Tareas por realizar
1) Responde a estas preguntas sobre el pasaje del fotolibro:
(a) ¿En qué década tuvo el fotolibro un impulso particular?
(b) ¿En quién se inspiraba la sensibilidad del procedimiento que se combinó con el arte pop, conceptual y minimalista?
(c) ¿Adónde debía ir directamente el trabajo en lugar de a una galería?
2) ¿Cómo resumirías en dos oraciones el pasaje del fotolibro?

Pasaje seleccionado

^^^^^^^^

En los sesenta el fotolibro tuvo un impulso particular debido a “una combinación de las tensiones del arte contemporáneo pop/conceptual/minimalista y la sensibilidad del procedimiento inspirado por John Cage, el cual conoció la mentalidad Fluxus creando un impulso explosivo hacia la democratización de la experiencia artística. La idea de crear un trabajo que fuera directamente al mundo en lugar de una galería se convirtió en una idea poderosa, al igual que las posibilidades de ser capaz de crear múltiplos –entonces una nueva palabra que lleva a todo un conjunto de asociaciones potentes que no tenía nada que ver con la irritabilidad de las ediciones de impresión fina–” (Drucker 2009: 8).

^^^^^^^^

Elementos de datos
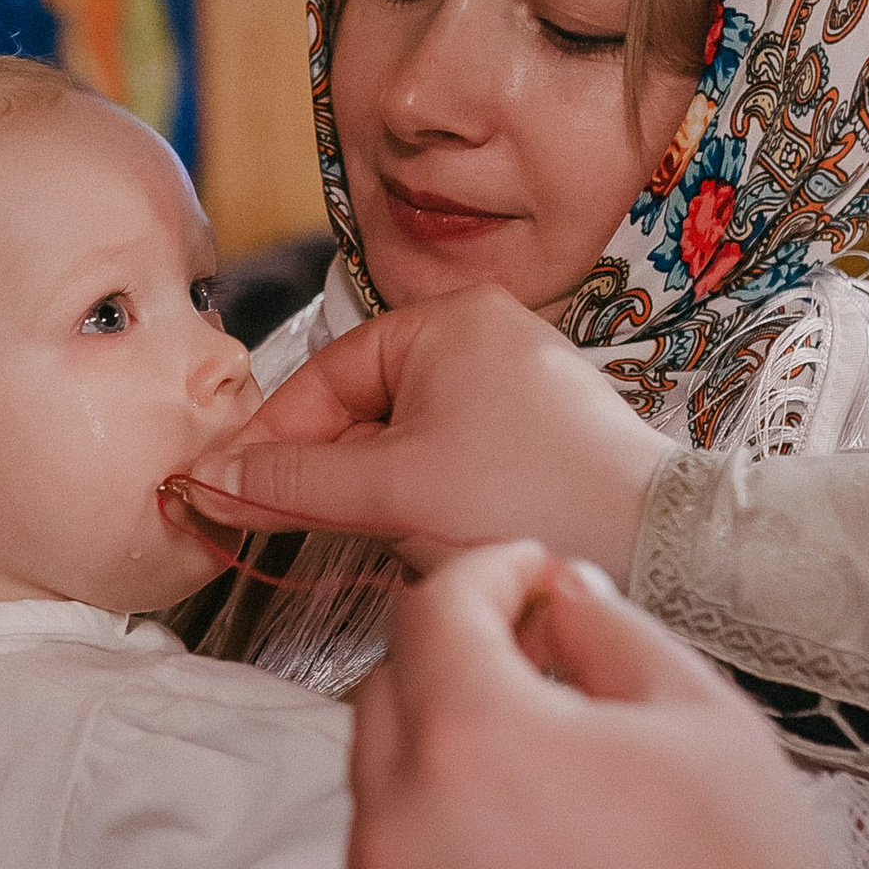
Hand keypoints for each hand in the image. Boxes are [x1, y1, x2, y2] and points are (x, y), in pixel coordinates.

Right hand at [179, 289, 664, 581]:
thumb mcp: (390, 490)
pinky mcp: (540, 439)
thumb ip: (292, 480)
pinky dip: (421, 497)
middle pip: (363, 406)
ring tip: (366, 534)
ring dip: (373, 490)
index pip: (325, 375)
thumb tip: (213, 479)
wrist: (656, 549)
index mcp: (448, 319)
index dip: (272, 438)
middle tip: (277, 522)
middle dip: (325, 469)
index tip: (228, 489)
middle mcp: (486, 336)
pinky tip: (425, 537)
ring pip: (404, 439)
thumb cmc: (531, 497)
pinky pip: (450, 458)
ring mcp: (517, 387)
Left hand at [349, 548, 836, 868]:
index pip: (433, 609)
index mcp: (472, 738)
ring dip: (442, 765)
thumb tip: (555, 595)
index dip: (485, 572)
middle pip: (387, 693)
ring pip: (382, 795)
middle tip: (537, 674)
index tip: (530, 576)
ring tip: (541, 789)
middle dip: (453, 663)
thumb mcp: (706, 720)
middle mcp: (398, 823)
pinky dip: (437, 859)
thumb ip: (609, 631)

^^^^^^^^

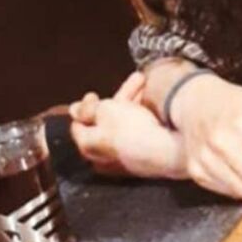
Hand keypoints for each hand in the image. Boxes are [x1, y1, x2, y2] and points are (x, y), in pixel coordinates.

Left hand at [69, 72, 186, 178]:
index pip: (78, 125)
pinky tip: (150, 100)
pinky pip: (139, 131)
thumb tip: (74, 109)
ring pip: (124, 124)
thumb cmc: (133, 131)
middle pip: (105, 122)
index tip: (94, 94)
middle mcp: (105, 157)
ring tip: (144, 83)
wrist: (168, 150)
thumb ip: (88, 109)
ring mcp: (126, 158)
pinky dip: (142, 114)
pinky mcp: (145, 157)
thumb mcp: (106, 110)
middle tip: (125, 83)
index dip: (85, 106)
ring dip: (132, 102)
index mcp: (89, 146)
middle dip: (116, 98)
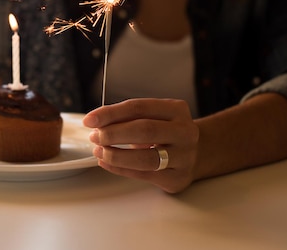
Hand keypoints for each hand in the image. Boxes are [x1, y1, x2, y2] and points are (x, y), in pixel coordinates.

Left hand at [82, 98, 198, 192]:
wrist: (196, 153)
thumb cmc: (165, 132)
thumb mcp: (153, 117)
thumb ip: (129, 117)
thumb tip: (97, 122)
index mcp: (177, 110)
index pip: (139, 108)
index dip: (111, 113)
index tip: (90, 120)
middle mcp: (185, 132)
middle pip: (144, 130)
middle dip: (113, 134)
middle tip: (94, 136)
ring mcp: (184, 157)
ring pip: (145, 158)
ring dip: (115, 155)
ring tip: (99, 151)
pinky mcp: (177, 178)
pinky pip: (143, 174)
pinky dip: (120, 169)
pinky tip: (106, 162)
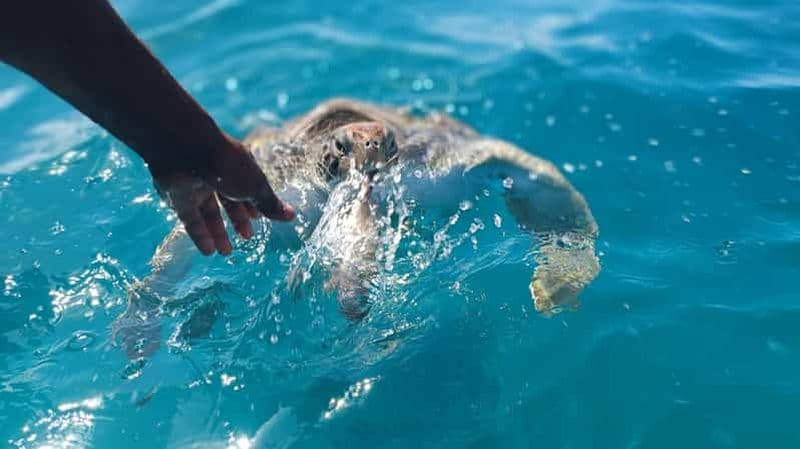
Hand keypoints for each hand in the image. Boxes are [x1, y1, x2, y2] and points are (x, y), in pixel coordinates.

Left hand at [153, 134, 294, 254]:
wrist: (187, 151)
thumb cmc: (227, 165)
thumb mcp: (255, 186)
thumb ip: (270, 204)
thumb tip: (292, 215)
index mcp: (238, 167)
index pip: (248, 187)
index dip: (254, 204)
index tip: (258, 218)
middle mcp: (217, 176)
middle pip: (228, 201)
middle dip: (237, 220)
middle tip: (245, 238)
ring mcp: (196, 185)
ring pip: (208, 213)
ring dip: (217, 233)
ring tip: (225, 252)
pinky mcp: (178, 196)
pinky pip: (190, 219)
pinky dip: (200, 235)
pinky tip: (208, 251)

^^^^^^^^

Soluciones por tarea
1)
(a) En los sesenta.
(b) En John Cage.
(c) Al mundo.

2) En los sesenta, el fotolibro recibió un impulso particular gracias a la combinación del arte contemporáneo pop, conceptual y minimalista con la sensibilidad del procedimiento inspirado por John Cage, en un movimiento hacia la democratización de la experiencia artística. Cobraron fuerza tanto la idea de que el trabajo fuera directamente al mundo y no a una galería como la posibilidad de crear múltiplos.